THE TASK: The data must be reproduced verbatim; images are to be omitted.

(Pose landmark coordinates)

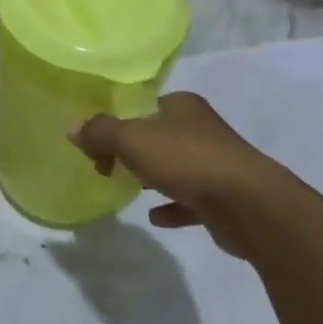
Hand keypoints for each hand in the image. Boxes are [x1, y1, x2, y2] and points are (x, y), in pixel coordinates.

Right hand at [69, 93, 297, 259]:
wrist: (251, 205)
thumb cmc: (187, 160)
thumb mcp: (132, 139)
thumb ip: (100, 132)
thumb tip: (71, 128)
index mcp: (182, 106)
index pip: (143, 106)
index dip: (117, 120)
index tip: (95, 142)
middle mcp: (200, 129)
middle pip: (157, 135)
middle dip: (131, 150)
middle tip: (105, 167)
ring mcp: (215, 164)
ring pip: (175, 167)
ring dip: (152, 176)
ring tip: (126, 188)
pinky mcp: (223, 198)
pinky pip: (190, 200)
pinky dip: (172, 207)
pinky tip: (155, 217)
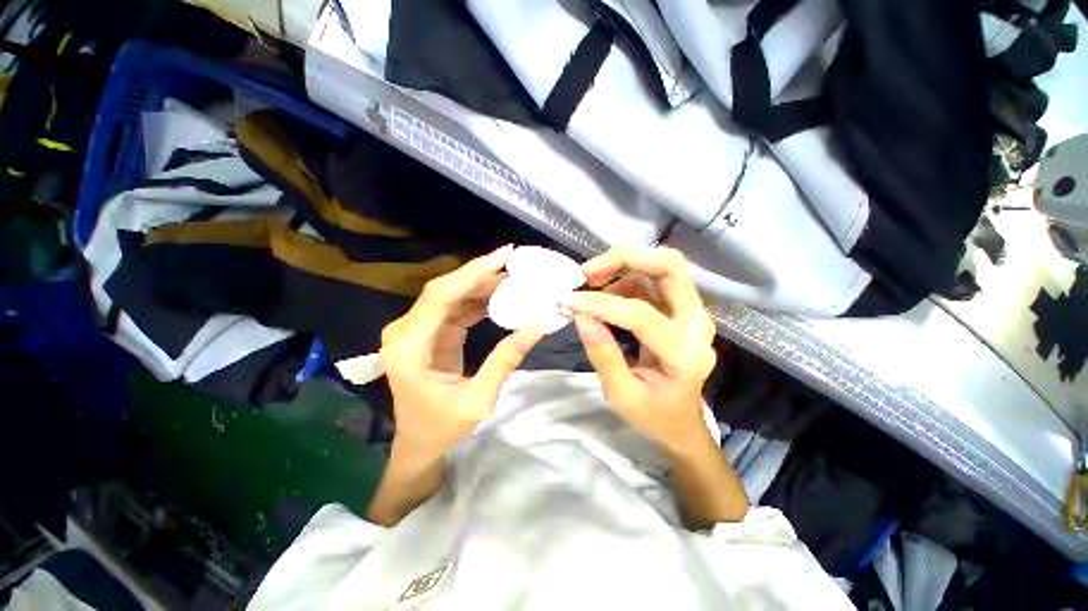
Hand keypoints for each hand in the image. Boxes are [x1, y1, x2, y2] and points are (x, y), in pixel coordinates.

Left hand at [379, 246, 543, 461]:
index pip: (440, 296)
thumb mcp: (479, 400)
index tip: (503, 256)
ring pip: (451, 296)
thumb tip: (537, 327)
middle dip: (481, 276)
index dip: (472, 272)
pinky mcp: (429, 334)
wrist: (419, 444)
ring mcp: (416, 331)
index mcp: (409, 348)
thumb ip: (505, 360)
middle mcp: (406, 332)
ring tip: (514, 281)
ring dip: (481, 287)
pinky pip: (455, 309)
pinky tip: (500, 297)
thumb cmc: (442, 429)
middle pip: (445, 290)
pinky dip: (477, 301)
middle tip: (516, 268)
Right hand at [571, 246, 717, 452]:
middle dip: (625, 258)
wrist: (682, 422)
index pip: (641, 314)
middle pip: (670, 267)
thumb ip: (602, 355)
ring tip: (592, 282)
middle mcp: (697, 324)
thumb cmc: (654, 415)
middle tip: (588, 272)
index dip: (601, 304)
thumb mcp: (622, 395)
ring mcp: (693, 313)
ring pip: (664, 266)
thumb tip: (581, 315)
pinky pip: (654, 279)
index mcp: (684, 354)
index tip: (570, 301)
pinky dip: (627, 276)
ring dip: (624, 265)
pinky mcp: (682, 309)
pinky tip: (607, 292)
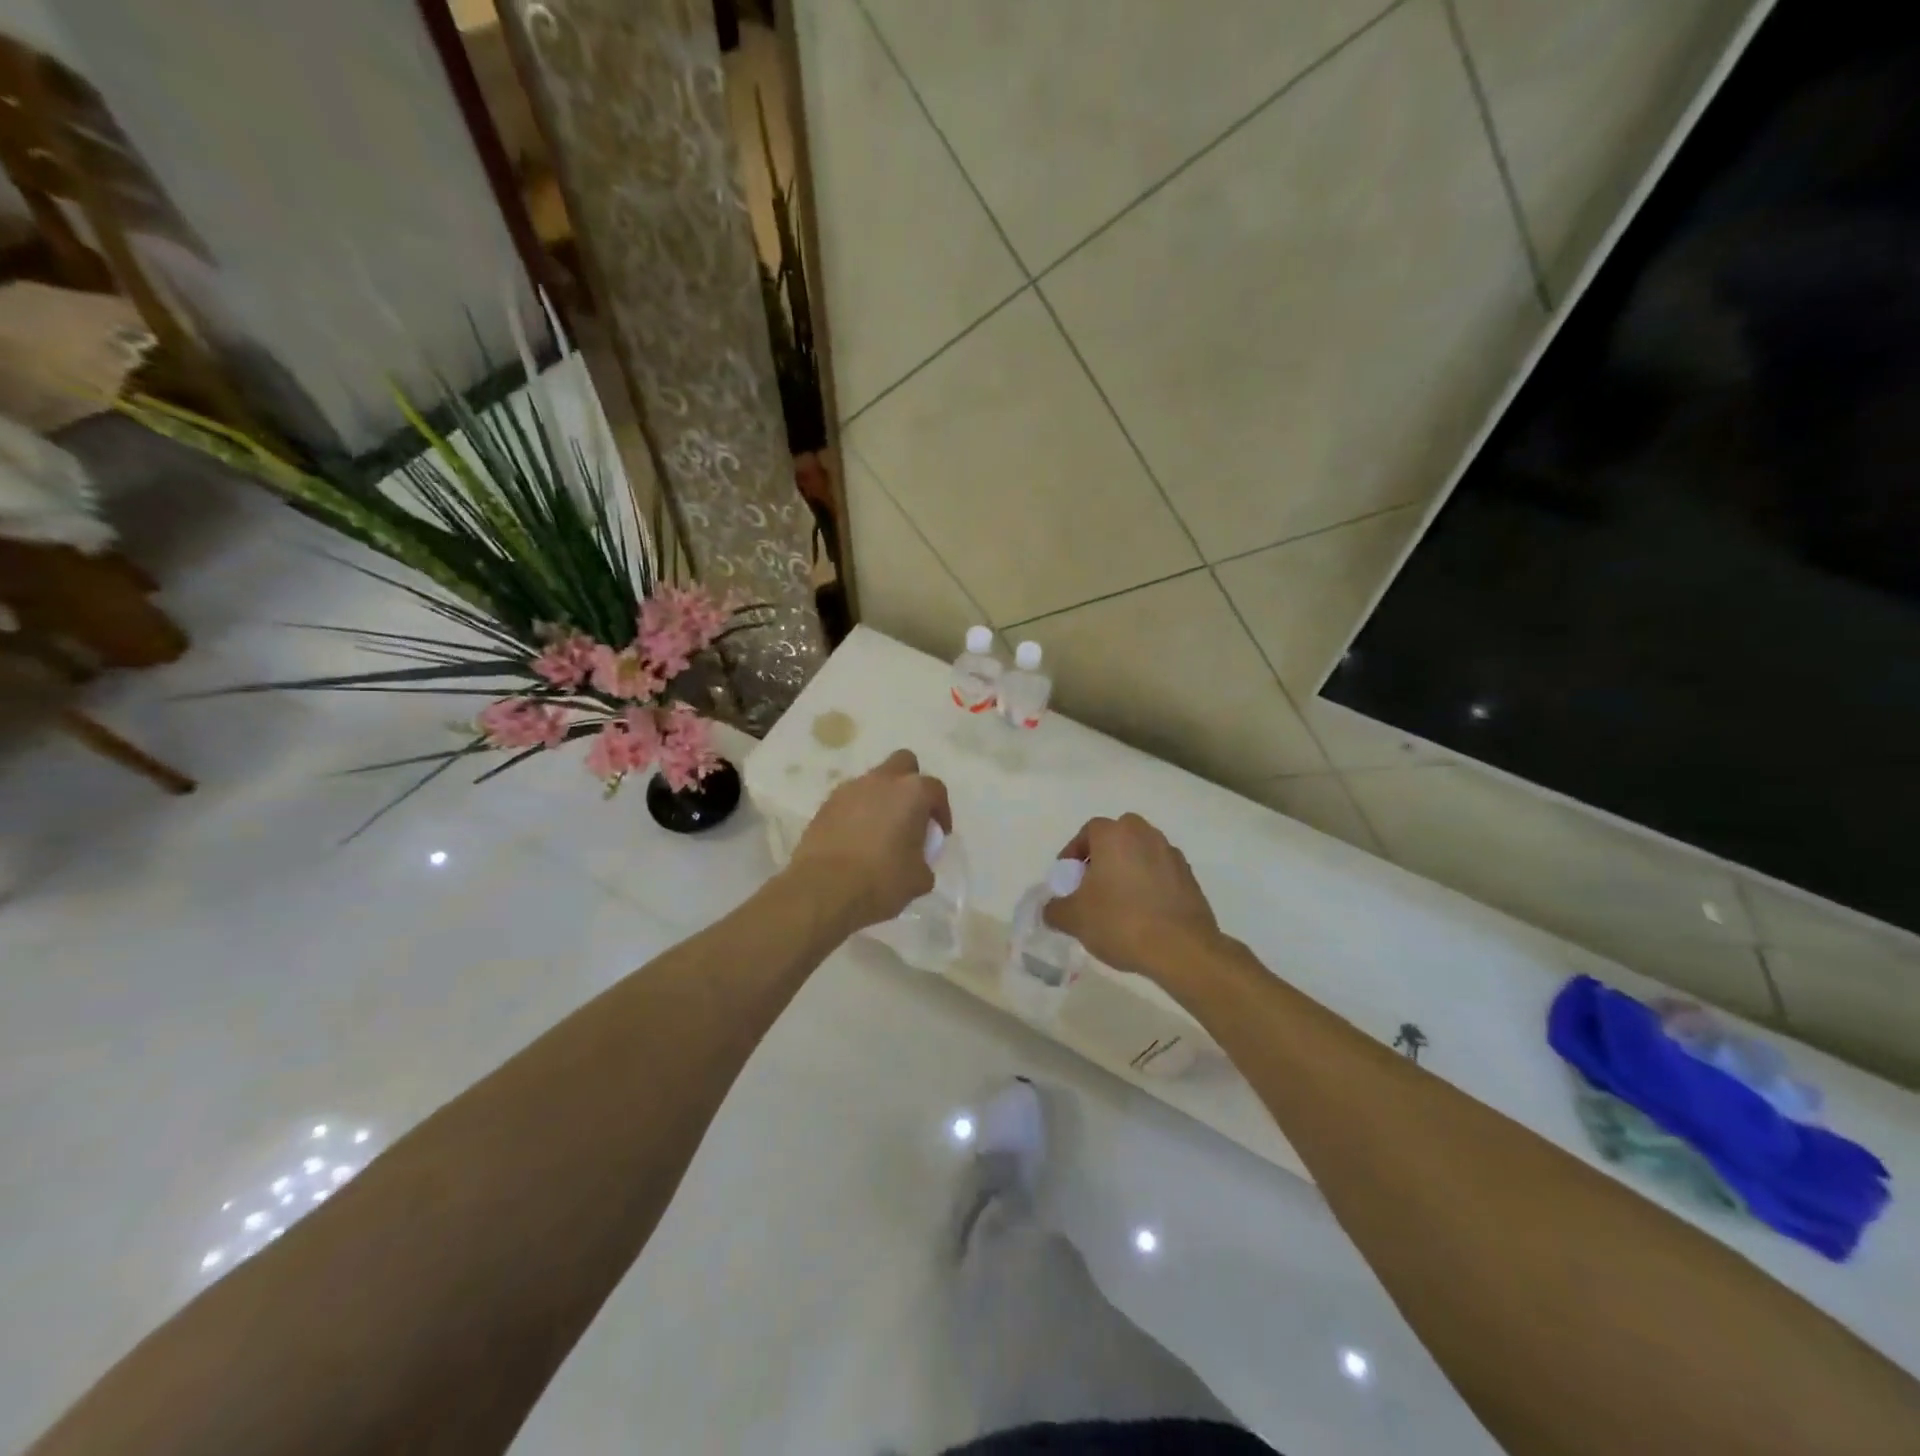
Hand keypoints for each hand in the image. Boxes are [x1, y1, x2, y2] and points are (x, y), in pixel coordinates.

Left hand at [786, 748, 952, 931]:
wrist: (823, 890)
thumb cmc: (881, 880)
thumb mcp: (919, 878)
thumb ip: (924, 860)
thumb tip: (918, 860)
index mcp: (912, 793)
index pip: (935, 789)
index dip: (941, 810)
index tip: (939, 833)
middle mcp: (881, 781)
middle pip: (903, 763)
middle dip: (910, 783)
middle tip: (911, 814)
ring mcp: (849, 790)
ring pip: (872, 781)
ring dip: (881, 798)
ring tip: (880, 831)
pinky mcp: (825, 805)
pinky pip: (849, 800)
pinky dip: (857, 812)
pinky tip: (856, 839)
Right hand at [1043, 813, 1220, 980]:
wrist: (1181, 948)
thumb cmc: (1120, 921)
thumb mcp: (1074, 919)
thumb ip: (1055, 909)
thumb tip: (1051, 909)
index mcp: (1114, 835)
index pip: (1088, 832)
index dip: (1074, 853)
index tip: (1068, 878)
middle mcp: (1144, 835)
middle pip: (1117, 838)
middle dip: (1103, 857)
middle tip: (1092, 885)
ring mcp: (1171, 854)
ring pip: (1141, 854)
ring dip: (1127, 870)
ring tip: (1118, 902)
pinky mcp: (1189, 877)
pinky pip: (1161, 873)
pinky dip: (1149, 885)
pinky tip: (1143, 913)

ANSWER BELOW:
Hand keypoints for each hand in the image. Boxes are [x1, y1, x2, y2] and points are (x, y), in pixel coordinates.

Right hand at [69, 93, 297, 259]:
wrist: (251, 205)
thumb cmc: (187, 160)
thumb mcp: (132, 139)
thumb ip: (100, 132)
thumb tip: (71, 128)
index mcp: (182, 106)
index pip: (143, 106)
index dip: (117, 120)
index tip: (95, 142)
middle mcp: (200, 129)
middle pip: (157, 135)
middle dip: (131, 150)
middle tip: (105, 167)
ring mcp: (215, 164)
ring pip: (175, 167)
ring dip: (152, 176)
ring tip: (126, 188)
pinky mcp: (223, 198)
pinky pip: (190, 200)
pinky dip: (172, 207)
pinky tip: (155, 217)
Hand keypoints for each hand in the image. Boxes are [x1, y1, x2, y2] and points are (x, y), in pixel coordinates.

Left hand at [379, 246, 543, 461]:
index pip: (440, 296)
thumb mcp: (479, 400)
index tip: (503, 256)
ring pip: (451, 296)
thumb tip: (537, 327)
middle dip: (481, 276)
index dip: (472, 272)
pinky mcp: (429, 334)
wrist: (419, 444)
ring mcp: (416, 331)
index mcp: (409, 348)
thumb ip: (505, 360)
middle mcp: (406, 332)
ring tip: (514, 281)
ring dip: (481, 287)
pinky pip: (455, 309)
pinky tip: (500, 297)
thumb cmc: (442, 429)
middle pip: (445, 290)
pinky dip: (477, 301)
middle tip: (516, 268)
Right hand at [571, 246, 717, 452]:
middle dip: (625, 258)
wrist: (682, 422)
index pip: (641, 314)
middle pip: (670, 267)
thumb ip: (602, 355)
ring tip: (592, 282)
middle mcp: (697, 324)
thumb cmc: (654, 415)
middle tip: (588, 272)
index dip: (601, 304)
thumb mcp: (622, 395)
ring mcp: (693, 313)
ring pip: (664, 266)
thumb tip: (581, 315)
pinky pip: (654, 279)
index mcp: (684, 354)
index tip: (570, 301)
pinky dip: (627, 276)
ring dip: (624, 265)
pinky mcp: (682, 309)
pinky tip: (607, 292)
Hand keypoints for each hand in the image. Boxes are [x1, y1, x2, y2] and points are (x, y), in pixel coordinates.

Left hand at [786, 748, 952, 931]:
wrist: (823, 890)
thumb cmc: (881, 880)
thumb mcp: (919, 878)
thumb ip: (924, 860)
thumb tip: (918, 860)
index mcp: (912, 793)
index pip: (935, 789)
index dip: (941, 810)
index tip: (939, 833)
middle mcp: (881, 781)
middle pip: (903, 763)
middle dip: (910, 783)
middle tip: (911, 814)
ring mcp: (849, 790)
ring pip: (872, 781)
ring dip: (881, 798)
ring tip: (880, 831)
pinky mcp: (825, 805)
pinky pip: (849, 800)
pinky dip: (857, 812)
pinky tip: (856, 839)
Right hand at [1043, 813, 1220, 980]:
wrist: (1181, 948)
thumb cmc: (1120, 921)
thumb mcp: (1074, 919)
thumb ip: (1055, 909)
thumb tip: (1051, 909)
index mcp: (1114, 835)
index pip: (1088, 832)
index dip: (1074, 853)
index tip: (1068, 878)
middle mcp: (1144, 835)
middle pip: (1117, 838)
middle dip: (1103, 857)
middle tip: (1092, 885)
ring mcp: (1171, 854)
ring pip: (1141, 854)
ring dip: (1127, 870)
ring tip: (1118, 902)
pinky mcp: (1189, 877)
pinky pip: (1161, 873)
pinky dip: (1149, 885)
pinky tip: (1143, 913)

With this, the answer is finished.